I actually find that I prefer the sew-on flies when I’m doing a metal zipper. More protection from the teeth and they feel sturdier. After doing about 5 of them, I have my own version of how to make them that allows me to finish as many edges as possible and get a clean look on the inside. Maybe I should write up my method….
I have a skirt with a side zip that drives me crazy, and now I’m thinking about how to adapt it for a fly front. I’m finding that I really prefer front zips/buttons on pretty much all my clothes.
I would love to hear your method! Like I said, I haven’t actually done a sew-on version yet, so I’m totally clueless about it.

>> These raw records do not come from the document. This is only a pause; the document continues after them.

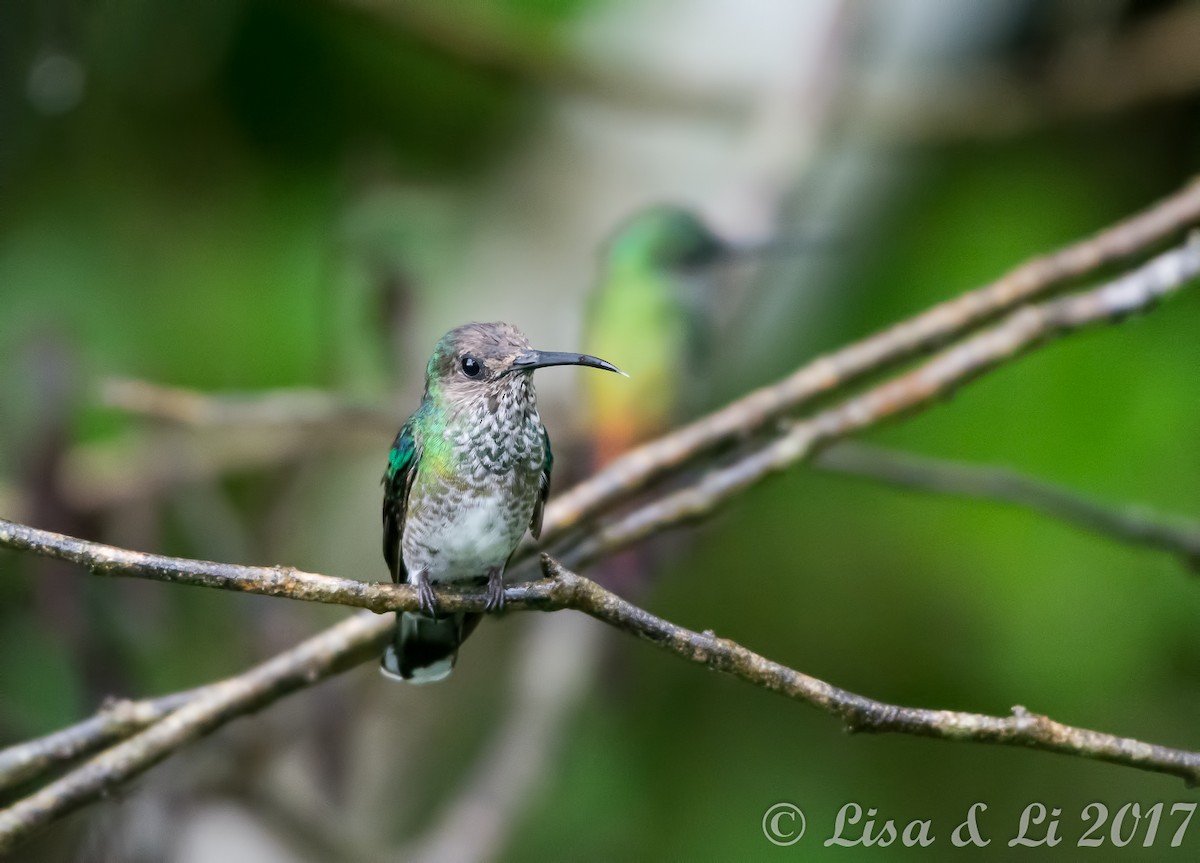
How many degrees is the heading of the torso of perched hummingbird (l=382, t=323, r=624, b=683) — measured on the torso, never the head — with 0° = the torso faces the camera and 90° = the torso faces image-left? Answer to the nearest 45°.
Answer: approximately 315°

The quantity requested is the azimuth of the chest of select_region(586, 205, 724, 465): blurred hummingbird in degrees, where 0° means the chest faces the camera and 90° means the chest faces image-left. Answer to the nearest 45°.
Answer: approximately 270°

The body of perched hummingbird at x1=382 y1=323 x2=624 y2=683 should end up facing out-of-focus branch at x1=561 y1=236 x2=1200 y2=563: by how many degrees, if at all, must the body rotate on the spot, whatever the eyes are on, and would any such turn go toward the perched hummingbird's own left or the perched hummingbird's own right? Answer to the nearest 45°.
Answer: approximately 45° to the perched hummingbird's own left
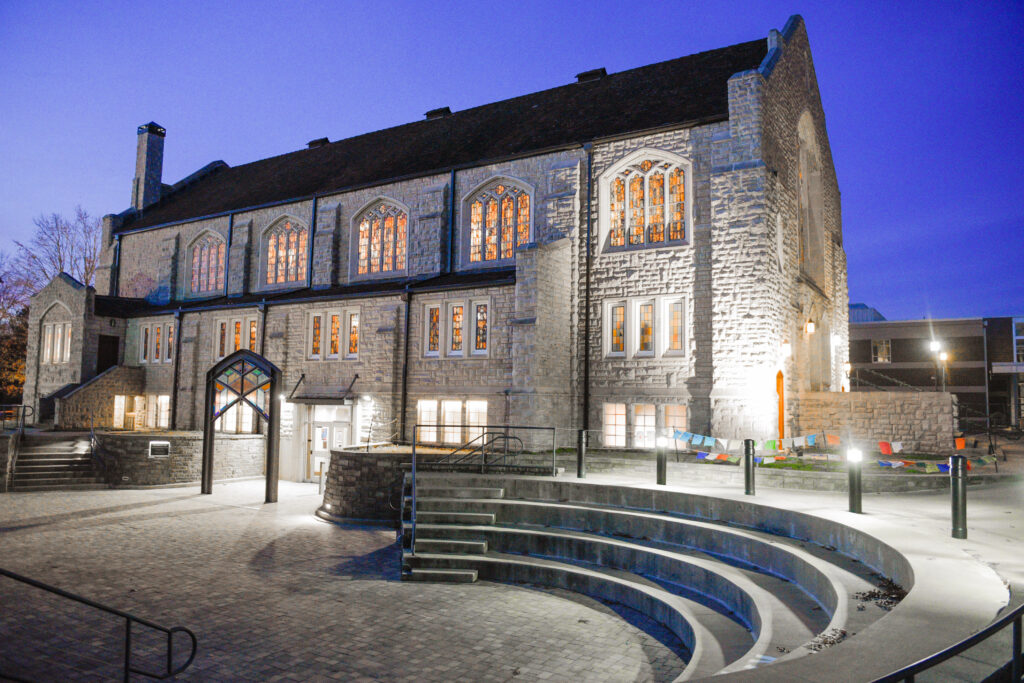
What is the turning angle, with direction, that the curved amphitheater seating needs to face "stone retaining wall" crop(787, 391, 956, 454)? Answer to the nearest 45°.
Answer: approximately 180°

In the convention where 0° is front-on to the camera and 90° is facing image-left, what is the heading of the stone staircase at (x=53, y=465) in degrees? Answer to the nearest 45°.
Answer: approximately 0°

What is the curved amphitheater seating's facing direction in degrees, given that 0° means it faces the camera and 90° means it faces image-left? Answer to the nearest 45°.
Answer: approximately 45°
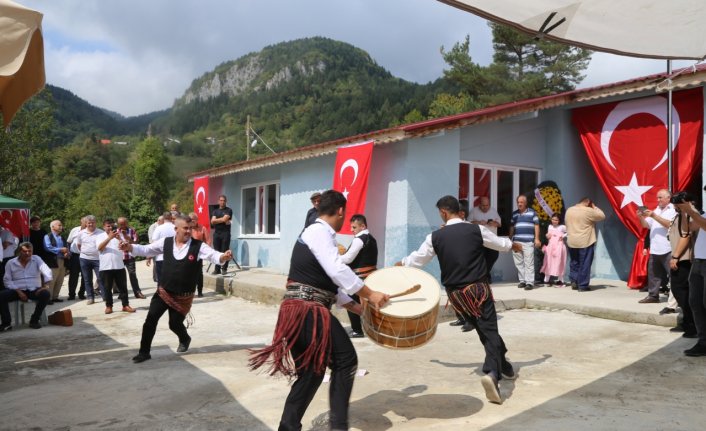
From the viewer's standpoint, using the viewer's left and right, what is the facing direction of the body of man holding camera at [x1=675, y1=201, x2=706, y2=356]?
facing to the left of the viewer

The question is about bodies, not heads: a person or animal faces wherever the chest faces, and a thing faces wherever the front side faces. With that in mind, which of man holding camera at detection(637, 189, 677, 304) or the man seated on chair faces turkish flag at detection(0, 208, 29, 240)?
the man holding camera

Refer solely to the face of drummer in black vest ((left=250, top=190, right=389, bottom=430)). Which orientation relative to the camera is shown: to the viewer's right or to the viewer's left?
to the viewer's right

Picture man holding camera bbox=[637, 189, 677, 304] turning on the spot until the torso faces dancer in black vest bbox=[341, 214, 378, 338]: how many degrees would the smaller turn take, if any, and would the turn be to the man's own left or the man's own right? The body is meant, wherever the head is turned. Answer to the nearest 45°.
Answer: approximately 45° to the man's own left

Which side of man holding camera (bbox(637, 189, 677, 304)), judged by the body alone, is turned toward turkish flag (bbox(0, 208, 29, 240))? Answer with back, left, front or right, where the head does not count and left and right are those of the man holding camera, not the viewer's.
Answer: front

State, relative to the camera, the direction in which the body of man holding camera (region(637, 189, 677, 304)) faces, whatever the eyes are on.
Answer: to the viewer's left

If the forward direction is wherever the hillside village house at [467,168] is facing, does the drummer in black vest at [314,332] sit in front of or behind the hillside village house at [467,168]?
in front

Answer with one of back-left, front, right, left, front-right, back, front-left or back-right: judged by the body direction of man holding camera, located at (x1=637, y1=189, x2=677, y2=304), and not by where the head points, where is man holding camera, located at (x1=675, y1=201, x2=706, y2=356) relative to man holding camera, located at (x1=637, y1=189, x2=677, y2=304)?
left

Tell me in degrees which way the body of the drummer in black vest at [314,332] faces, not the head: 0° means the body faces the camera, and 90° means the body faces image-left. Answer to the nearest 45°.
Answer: approximately 225°
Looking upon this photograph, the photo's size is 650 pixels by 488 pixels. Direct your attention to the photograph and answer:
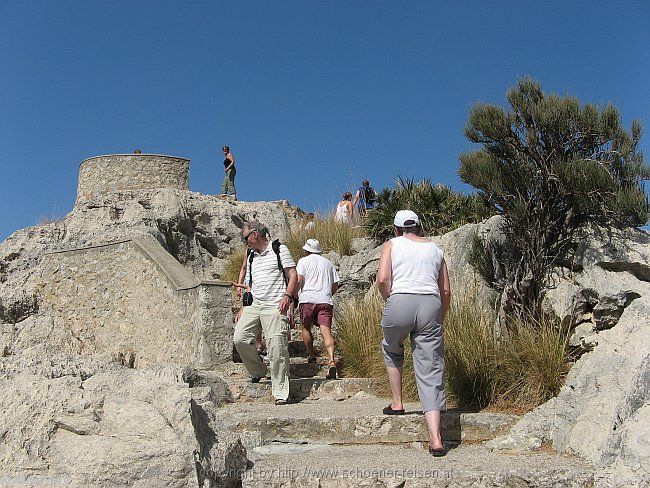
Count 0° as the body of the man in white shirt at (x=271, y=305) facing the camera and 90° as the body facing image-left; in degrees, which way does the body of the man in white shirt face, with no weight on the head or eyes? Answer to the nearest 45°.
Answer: approximately 45°

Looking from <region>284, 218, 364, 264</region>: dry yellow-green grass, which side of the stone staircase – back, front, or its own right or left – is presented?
back

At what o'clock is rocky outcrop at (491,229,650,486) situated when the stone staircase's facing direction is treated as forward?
The rocky outcrop is roughly at 9 o'clock from the stone staircase.

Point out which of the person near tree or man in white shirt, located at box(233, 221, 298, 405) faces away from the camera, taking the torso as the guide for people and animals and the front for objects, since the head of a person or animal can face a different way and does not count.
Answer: the person near tree

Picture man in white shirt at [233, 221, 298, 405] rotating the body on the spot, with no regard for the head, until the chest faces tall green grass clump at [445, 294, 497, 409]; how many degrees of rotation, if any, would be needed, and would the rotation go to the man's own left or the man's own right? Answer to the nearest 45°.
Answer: approximately 90° to the man's own left

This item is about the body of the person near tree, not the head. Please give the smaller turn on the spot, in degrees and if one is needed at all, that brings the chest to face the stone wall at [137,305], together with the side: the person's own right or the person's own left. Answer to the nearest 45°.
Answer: approximately 45° to the person's own left

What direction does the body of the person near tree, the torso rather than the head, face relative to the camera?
away from the camera

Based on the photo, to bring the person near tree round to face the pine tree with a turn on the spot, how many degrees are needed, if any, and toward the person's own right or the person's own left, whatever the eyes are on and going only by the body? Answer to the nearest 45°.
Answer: approximately 45° to the person's own right

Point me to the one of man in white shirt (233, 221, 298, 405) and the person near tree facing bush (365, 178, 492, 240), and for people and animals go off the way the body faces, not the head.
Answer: the person near tree

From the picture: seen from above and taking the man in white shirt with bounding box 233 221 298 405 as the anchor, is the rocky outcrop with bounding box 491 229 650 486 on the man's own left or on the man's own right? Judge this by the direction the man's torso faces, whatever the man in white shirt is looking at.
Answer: on the man's own left

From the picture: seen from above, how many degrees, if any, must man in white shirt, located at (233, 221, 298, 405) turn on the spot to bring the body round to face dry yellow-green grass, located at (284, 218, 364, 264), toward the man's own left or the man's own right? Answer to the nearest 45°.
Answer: approximately 135° to the man's own right

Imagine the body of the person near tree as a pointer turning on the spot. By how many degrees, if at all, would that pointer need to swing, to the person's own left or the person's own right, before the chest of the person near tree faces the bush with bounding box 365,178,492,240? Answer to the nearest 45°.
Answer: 0° — they already face it
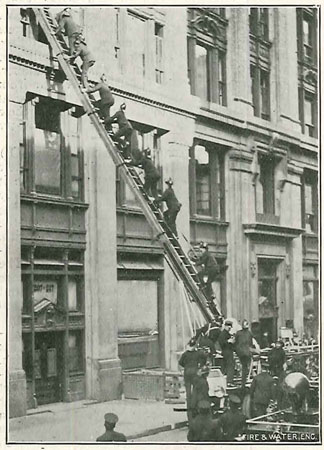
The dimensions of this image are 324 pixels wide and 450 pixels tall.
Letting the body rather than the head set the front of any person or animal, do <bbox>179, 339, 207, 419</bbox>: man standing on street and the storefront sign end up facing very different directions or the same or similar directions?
very different directions

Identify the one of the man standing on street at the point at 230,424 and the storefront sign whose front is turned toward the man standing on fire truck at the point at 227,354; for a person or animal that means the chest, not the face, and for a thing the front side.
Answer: the man standing on street at the point at 230,424

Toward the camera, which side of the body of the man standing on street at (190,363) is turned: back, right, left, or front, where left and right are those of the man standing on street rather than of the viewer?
back

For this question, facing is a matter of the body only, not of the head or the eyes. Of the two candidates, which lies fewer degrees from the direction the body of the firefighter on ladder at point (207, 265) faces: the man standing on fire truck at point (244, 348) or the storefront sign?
the storefront sign

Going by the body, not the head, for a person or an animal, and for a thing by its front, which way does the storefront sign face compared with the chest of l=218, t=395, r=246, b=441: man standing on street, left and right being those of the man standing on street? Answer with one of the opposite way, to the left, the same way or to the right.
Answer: the opposite way

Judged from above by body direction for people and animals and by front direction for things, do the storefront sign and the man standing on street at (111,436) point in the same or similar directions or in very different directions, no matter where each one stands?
very different directions

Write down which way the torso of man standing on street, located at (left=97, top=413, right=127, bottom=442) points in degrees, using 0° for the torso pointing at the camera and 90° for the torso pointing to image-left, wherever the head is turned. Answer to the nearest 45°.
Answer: approximately 180°

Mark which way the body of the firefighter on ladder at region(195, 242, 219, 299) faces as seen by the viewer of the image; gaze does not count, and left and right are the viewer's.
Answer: facing to the left of the viewer

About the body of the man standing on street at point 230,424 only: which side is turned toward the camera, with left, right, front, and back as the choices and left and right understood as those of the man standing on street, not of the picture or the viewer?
back
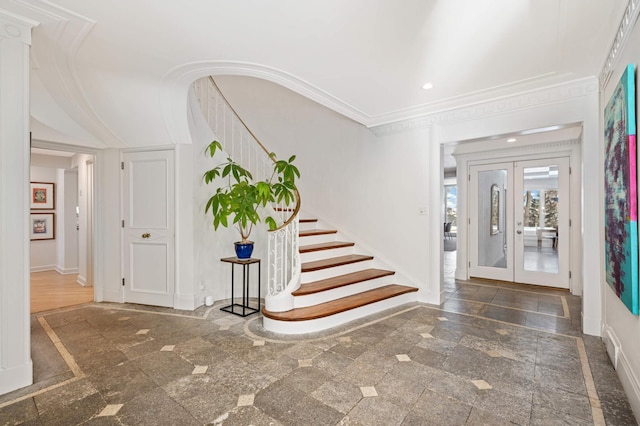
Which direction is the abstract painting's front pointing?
to the viewer's left

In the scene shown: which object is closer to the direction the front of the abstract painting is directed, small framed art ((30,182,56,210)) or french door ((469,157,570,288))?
the small framed art

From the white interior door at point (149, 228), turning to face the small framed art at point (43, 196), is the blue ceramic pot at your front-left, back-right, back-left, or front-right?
back-right

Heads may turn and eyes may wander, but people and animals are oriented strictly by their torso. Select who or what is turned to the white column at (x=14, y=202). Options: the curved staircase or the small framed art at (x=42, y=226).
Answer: the small framed art

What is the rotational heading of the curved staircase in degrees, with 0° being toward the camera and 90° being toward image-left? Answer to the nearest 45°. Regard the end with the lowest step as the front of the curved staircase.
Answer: approximately 315°

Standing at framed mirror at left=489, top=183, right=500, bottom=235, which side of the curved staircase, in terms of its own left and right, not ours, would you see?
left

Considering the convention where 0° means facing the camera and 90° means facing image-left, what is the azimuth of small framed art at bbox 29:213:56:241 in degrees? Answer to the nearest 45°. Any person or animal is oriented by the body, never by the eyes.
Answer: approximately 0°
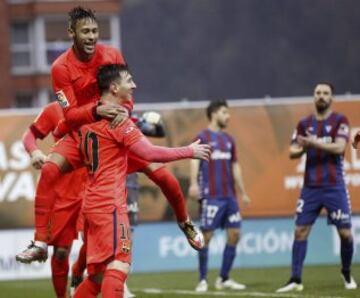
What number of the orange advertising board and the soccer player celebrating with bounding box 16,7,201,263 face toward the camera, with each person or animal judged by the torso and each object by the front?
2

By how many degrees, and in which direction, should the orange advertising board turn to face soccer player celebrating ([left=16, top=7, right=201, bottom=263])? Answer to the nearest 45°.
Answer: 0° — it already faces them

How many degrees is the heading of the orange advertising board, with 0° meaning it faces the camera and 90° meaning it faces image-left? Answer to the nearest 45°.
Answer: approximately 0°

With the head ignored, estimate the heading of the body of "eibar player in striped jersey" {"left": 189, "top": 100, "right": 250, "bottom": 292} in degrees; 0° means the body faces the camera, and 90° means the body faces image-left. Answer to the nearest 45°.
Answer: approximately 315°

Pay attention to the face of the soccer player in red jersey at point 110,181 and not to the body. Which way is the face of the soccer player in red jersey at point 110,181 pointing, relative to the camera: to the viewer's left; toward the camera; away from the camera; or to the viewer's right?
to the viewer's right

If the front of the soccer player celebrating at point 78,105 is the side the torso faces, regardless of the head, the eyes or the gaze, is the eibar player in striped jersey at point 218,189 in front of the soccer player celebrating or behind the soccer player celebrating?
behind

I don’t usually mind zippered skirts, but somehow pants without a fly seem creepy to me… 😉
You keep posting about pants and I’ll read hiding behind a pillow. Eventually I won’t be so scared. 😉
Hey, YOU SEW BRAS! 😉 Now that is scary! 😀
Now that’s a problem solver – an extra long zipper! What a brilliant idea. I love your creative pockets, and I’m going to steal your cardboard template idea for the fly topstitching – why didn’t I think of that before?
Neither is my idea, but steal away! They both work for me 🙂
I like Debbie Cook’s tutorial too. LOVE LOVE the decoration on those pockets!
Thanks for this, I have fabric for three pair of jeans washed and ready to be cut out…. and I have been stalling. So this should help me get going 🙂
Stalling? After your last pair was so fab? You can do it! 🙂
What a great interesting post. I loved reading absolutely every detail. Really informative even though I feel aeons away from even thinking about making jeans, there’s nothing like some common sense around flies!!
You’ve made so many awesome pants—jeans are totally within your grasp! Unless you’re one of those people who just doesn’t wear them, in which case why would you bother—but you can totally do it if you want to! 🙂
Yay, jeans secrets! I love those pocket designs… I once tried the embroidery foot that came with my old Bernina (the only time I’ve tried quilting) and man it is so hard to control, like ice skating on a point! One probably gets used to it eventually… also, I just made a bunch of fly zippers in lightweight fabric to test out the cut-on and the sewn-on differences… not huge in terms of look but I do notice that in lightweight women’s trousers (not jeans) the facing is often cut-on. I also did both of them without basting the center front… which is actually super easy to do if you mark/notch everything correctly.